Per T180761, I've updated XHGui to use MariaDB instead, but we need somewhere to host this database. It needs to be reachable from MediaWiki (possibly just the mwdebugXXXX hosts?) as well as the host serving the XHGui front-end (webperf1002).

Data will be written to this database only when profile is present in the X-Wikimedia-Debug header (i.e. only when requested by someone debugging a problem), one row per request. Row size varies based on the page being profiled.

Cross-DC replication would be nice to have, but is not a hard requirement. In a cross-DC scenario, MediaWiki would write to the master instance, MariaDB would be responsible for replicating those writes, and each XHGui front-end would read from the database in its local datacenter.

I think this probably belongs in one of the "misc" shards, similar to other tools such as Etherpad or Phabricator.

Event Timeline

@Krinkle wrote at T199853:

In these 14 months (2016-2018), we've created 14 GB worth of data.

July 2018
krinkle@tungsten:~$ df -h
/dev/mapper/tank-data  1.6T   14G  | /srv

Currently:

June 2020
/dev/mapper/tank-data  1.6T   18G  1.6T   2% /srv

Note that the MonogDB was accidentally wiped by me in late 2018, so I'd say we also created ~14-18G of profiles in the past 14 months (2018-2020),

Task description by @dpifke :

It does not need to be retained very long - perhaps a few weeks at most? Likewise, we probably do not need to back it up.

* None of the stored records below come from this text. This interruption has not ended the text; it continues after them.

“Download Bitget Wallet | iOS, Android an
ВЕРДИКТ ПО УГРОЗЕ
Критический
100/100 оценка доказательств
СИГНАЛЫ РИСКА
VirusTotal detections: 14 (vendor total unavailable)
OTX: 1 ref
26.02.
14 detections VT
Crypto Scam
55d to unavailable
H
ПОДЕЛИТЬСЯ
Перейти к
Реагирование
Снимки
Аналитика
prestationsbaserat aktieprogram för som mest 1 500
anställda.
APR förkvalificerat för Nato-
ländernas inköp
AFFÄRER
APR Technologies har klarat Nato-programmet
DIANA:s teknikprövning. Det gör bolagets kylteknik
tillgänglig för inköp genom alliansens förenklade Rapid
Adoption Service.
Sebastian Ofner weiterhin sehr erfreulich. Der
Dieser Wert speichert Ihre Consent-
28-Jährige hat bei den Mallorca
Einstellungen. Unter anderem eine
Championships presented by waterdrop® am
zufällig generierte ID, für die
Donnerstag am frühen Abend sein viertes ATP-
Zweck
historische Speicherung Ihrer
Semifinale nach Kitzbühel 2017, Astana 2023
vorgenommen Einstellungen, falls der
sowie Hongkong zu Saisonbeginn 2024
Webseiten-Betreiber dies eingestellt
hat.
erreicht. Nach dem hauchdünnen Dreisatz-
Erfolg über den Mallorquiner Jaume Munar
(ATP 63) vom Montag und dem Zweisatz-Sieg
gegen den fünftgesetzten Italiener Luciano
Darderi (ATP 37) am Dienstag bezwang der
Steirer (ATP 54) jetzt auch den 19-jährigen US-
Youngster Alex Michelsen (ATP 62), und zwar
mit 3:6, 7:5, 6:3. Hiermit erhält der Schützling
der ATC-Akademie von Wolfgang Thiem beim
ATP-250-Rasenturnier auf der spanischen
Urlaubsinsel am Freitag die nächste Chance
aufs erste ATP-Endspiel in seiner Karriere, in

We don't expire these currently and I think they're quite useful for bookmarking and revisiting later, even after a month or year I'd rather not commit to proactive expiration of these currently.

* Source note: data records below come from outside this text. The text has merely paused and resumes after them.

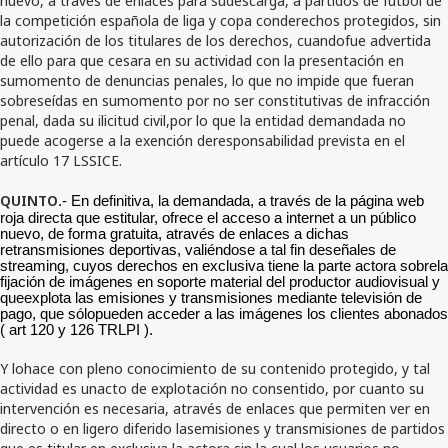
la competición española de liga y copa conderechos protegidos, sin
autorización de los titulares de los derechos, cuandofue advertida
de ello para que cesara en su actividad con la presentación en
sumomento de denuncias penales, lo que no impide que fueran
sobreseídas en sumomento por no ser constitutivas de infracción
penal, dada su ilicitud civil,por lo que la entidad demandada no
puede acogerse a la exención deresponsabilidad prevista en el
artículo 17 LSSICE.
QUINTO
.- En definitiva, la demandada, a través de la página web
roja directa que estitular, ofrece el acceso a internet a un público
nuevo, de forma gratuita, através de enlaces a dichas
retransmisiones deportivas, valiéndose a tal fin deseñales de
streaming, cuyos derechos en exclusiva tiene la parte actora sobrela
fijación de imágenes en soporte material del productor audiovisual y
queexplota las emisiones y transmisiones mediante televisión de
pago, que sólopueden acceder a las imágenes los clientes abonados
( art 120 y 126 TRLPI ).
Y lohace con pleno conocimiento de su contenido protegido, y tal
actividad es unacto de explotación no consentido, por cuanto su
intervención es necesaria, através de enlaces que permiten ver en
directo o en ligero diferido lasemisiones y transmisiones de partidos
que es titular en exclusiva la actora,sin la cual los usuarios no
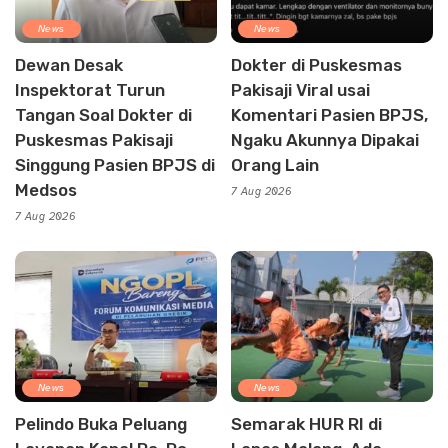
News
News
Dewan Desak
Dokter di Puskesmas
Inspektorat Turun
Pakisaji Viral usai
Tangan Soal Dokter di
Komentari Pasien BPJS,
Puskesmas Pakisaji
Ngaku Akunnya Dipakai
Singgung Pasien BPJS di
Orang Lain
Medsos
7 Aug 2026
7 Aug 2026
News
News
Pelindo Buka Peluang
Semarak HUR RI di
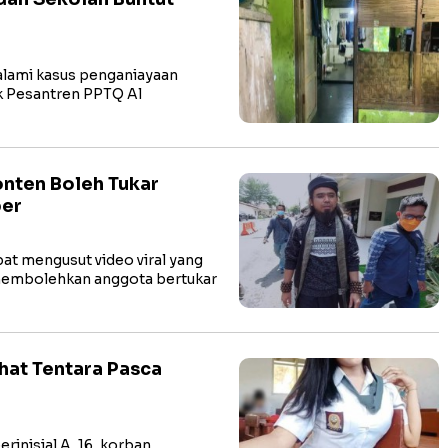
dalami kasus penganiayaan
ok Pesantren PPTQ Al
onten Boleh Tukar
ber
pat mengusut video viral yang
membolehkan anggota bertukar
hat Tentara Pasca
rinisial A, 16, korban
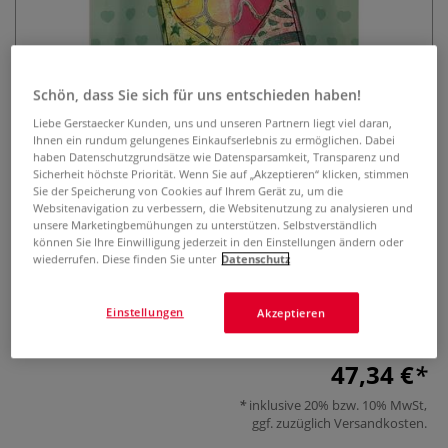
Schön, dass Sie sich für uns entschieden haben!
Liebe Gerstaecker Kunden, uns und unseren Partnern liegt viel daran,
Ihnen ein rundum gelungenes Einkaufserlebnis zu ermöglichen. Dabei
haben Datenschutzgrundsätze wie Datensparsamkeit, Transparenz und
GELLI ARTS Handmade Card Kit
Sicherheit höchste Priorität. Wenn Sie auf „Akzeptieren“ klicken, stimmen
Sie der Speicherung von Cookies auf Ihrem Gerät zu, um die
Websitenavigation zu verbessern, die Websitenutzung zu analysieren und
0 Bewertungen
unsere Marketingbemühungen zu unterstützen. Selbstverständlich
können Sie Ihre Einwilligung jederzeit in den Einstellungen ändern oder
Kreativ-Set von GELLI ARTS zur Gestaltung handgemachter
wiederrufen. Diese finden Sie unter
Datenschutz
Karten mit Gel-Printing-Technik inklusive Druckplatte,
Farbwalze, Kartenrohlingen, Umschlägen und Anleitung.
Einstellungen
Akzeptieren
Mehr
47,34 €
inklusive 20% bzw. 10% MwSt,
ggf. zuzüglich
Versandkosten
.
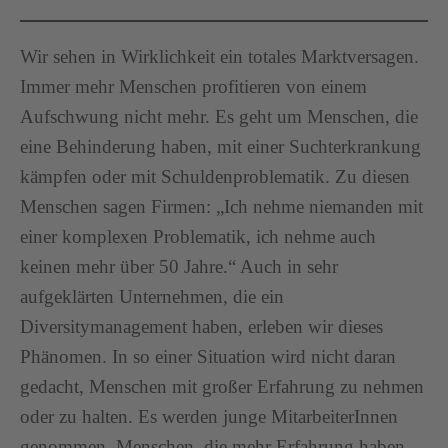
Wir sehen in Wirklichkeit ein totales Marktversagen.
Immer mehr Menschen profitieren von einem
Aufschwung nicht mehr. Es geht um Menschen, die
eine Behinderung haben, mit einer Suchterkrankung
kämpfen oder mit Schuldenproblematik. Zu diesen
Menschen sagen Firmen: „Ich nehme niemanden mit
einer komplexen Problematik, ich nehme auch
keinen mehr über 50 Jahre.“ Auch in sehr
aufgeklärten Unternehmen, die ein
Diversitymanagement haben, erleben wir dieses
Phänomen. In so einer Situation wird nicht daran
gedacht, Menschen mit großer Erfahrung zu nehmen
oder zu halten. Es werden junge MitarbeiterInnen
genommen. Menschen, die mehr Erfahrung haben,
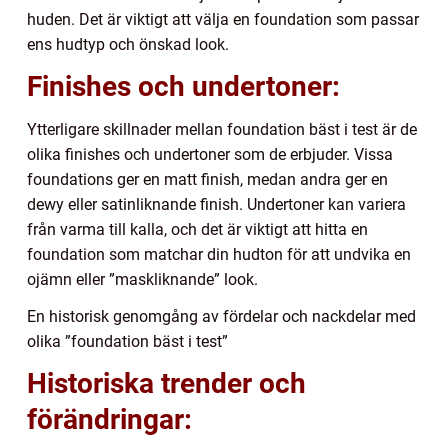
huden. Det är viktigt att välja en foundation som passar
ens hudtyp och önskad look.
Finishes och undertoner:
Ytterligare skillnader mellan foundation bäst i test är de
olika finishes och undertoner som de erbjuder. Vissa
foundations ger en matt finish, medan andra ger en
dewy eller satinliknande finish. Undertoner kan variera
från varma till kalla, och det är viktigt att hitta en
foundation som matchar din hudton för att undvika en
ojämn eller ”maskliknande” look.
En historisk genomgång av fördelar och nackdelar med
olika ”foundation bäst i test”
Historiska trender och
förändringar:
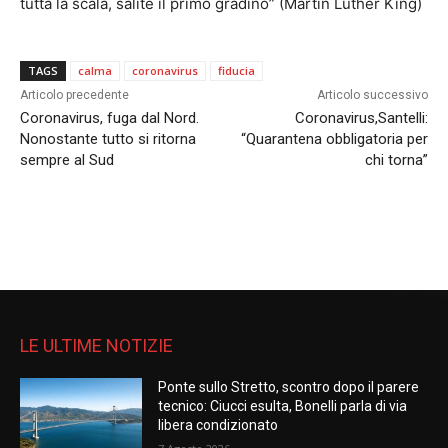
tutta la scala, salite il primo gradino” (Martin Luther King)
TAGS
calma
coronavirus
fiducia
Articolo precedente
Articolo successivo
Coronavirus, fuga dal Nord.
Coronavirus,Santelli:
Nonostante tutto si ritorna
“Quarantena obbligatoria per
sempre al Sud
chi torna”
LE ULTIME NOTIZIE
Ponte sullo Stretto, scontro dopo il parere
tecnico: Ciucci esulta, Bonelli parla di via
libera condizionato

Task description by @dpifke:

In a cross-DC scenario, MediaWiki would write to the master instance, MariaDB would be responsible for replicating those writes, and each XHGui front-end would read from the database in its local datacenter.

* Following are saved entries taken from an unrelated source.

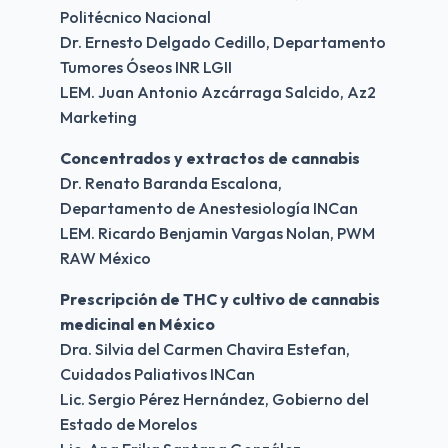
Politécnico Nacional
Dr. Ernesto Delgado Cedillo, Departamento 
Tumores Óseos INR LGII
LEM. Juan Antonio Azcárraga Salcido, Az2 
Marketing
Concentrados y extractos de cannabis
Dr. Renato Baranda Escalona, 
Departamento de Anestesiología INCan
LEM. Ricardo Benjamin Vargas Nolan, PWM 
RAW México
Prescripción de THC y cultivo de cannabis 
medicinal en México
Dra. Silvia del Carmen Chavira Estefan, 
Cuidados Paliativos INCan
Lic. Sergio Pérez Hernández, Gobierno del 
Estado de Morelos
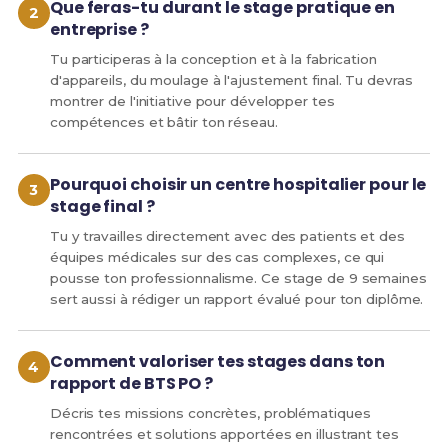
Que feras-tu durant le stage pratique en
entreprise ?
Tu participeras à la conception et à la fabrication
d'appareils, du moulage à l'ajustement final. Tu devras
montrer de l'initiative pour développer tes
compétences et bâtir ton réseau.
Pourquoi choisir un centre hospitalier pour le
stage final ?
Tu y travailles directement avec des patients et des
équipes médicales sur des cas complexes, ce qui
pousse ton professionnalisme. Ce stage de 9 semaines
sert aussi à rédiger un rapport évalué pour ton diplôme.
Comment valoriser tes stages dans ton
rapport de BTS PO ?
Décris tes missions concrètes, problématiques
rencontrées et solutions apportées en illustrant tes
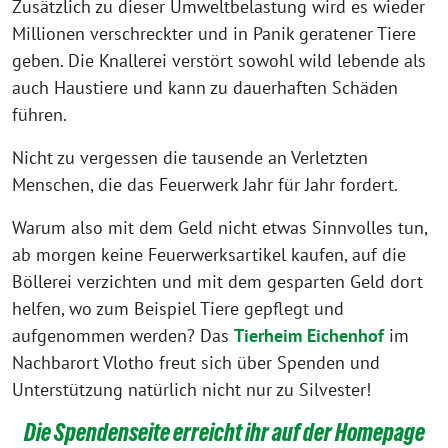
Zusätzlich zu dieser Umweltbelastung wird es wieder
Millionen verschreckter und in Panik geratener Tiere
geben. Die Knallerei verstört sowohl wild lebende als
auch Haustiere und kann zu dauerhaften Schäden
führen.
Nicht zu vergessen die tausende an Verletzten
Menschen, die das Feuerwerk Jahr für Jahr fordert.
Warum also mit dem Geld nicht etwas Sinnvolles tun,
ab morgen keine Feuerwerksartikel kaufen, auf die
Böllerei verzichten und mit dem gesparten Geld dort
helfen, wo zum Beispiel Tiere gepflegt und
aufgenommen werden? Das
Tierheim Eichenhof
im
Nachbarort Vlotho freut sich über Spenden und
Unterstützung natürlich nicht nur zu Silvester!
Die Spendenseite erreicht ihr auf der Homepage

Sounds good to me. Given how small the data is and the very very low insert/select rate (far less than once a second), we wouldn't want our own cluster, which means we'll have to make due with the lowest common demoninator in terms of replication.

@Marostegui XHGui does not depend on auto-increment, and can be treated as append-only, which means it would be fine also with a dc-local writable master and bi-di replication. However, assuming no misc-DB server supports that yet, don't worry about it. It's totally fine for these debug writes to happen cross-dc.

However, from a data security point of view, I suppose there may be concerns with having MediaWiki be able to write and read data from a misc DB. So I'll wait to hear from you whether any of the current misc DBs could accomodate this. Maybe db-level permission grants would suffice. Note that there will exist no code to read from this DB, it will only be written to, and only from mwdebug servers when X-Wikimedia-Debug;profile is set.

Thanks for the information.
I think we might want to place this on m2, where otrs, recommendationapi, gerrit live, so we can group things that come from "outside".

The connection should go via the proxies we have (the CNAME is m2-master.eqiad.wmnet).
We need to know which grants are needed for this database, and those grants will only be available via proxy, so mwdebug hosts should point to that proxy.

We don't have standalone hosts for this, and all our misc hosts have replication enabled, meaning it will replicate to codfw (which is RO).
What happens if we need to serve via codfw (ie: datacenter switchover). We normally don't swap misc services and they serve always from eqiad. What would happen in that case? Is the connection encrypted?
If we do a DC switchover, I guess the codfw mwdebug hosts would be the ones writing to this DB which would stay in eqiad.

Even though it looks like this DB won't grow much, do we have any sort of purge job to clean up rows?

For testing, I've created a new MariaDB host in the beta cluster: deployment-mdb01.deployment-prep.eqiad.wmflabs. On there, I manually created the xhgui user and database, and verified I can connect to it from deployment-mediawiki-07. (This took several attempts, after I first selected an instance type with not enough disk space, then accidentally selected buster instead of stretch and couldn't figure out why things weren't working... third time's the charm.)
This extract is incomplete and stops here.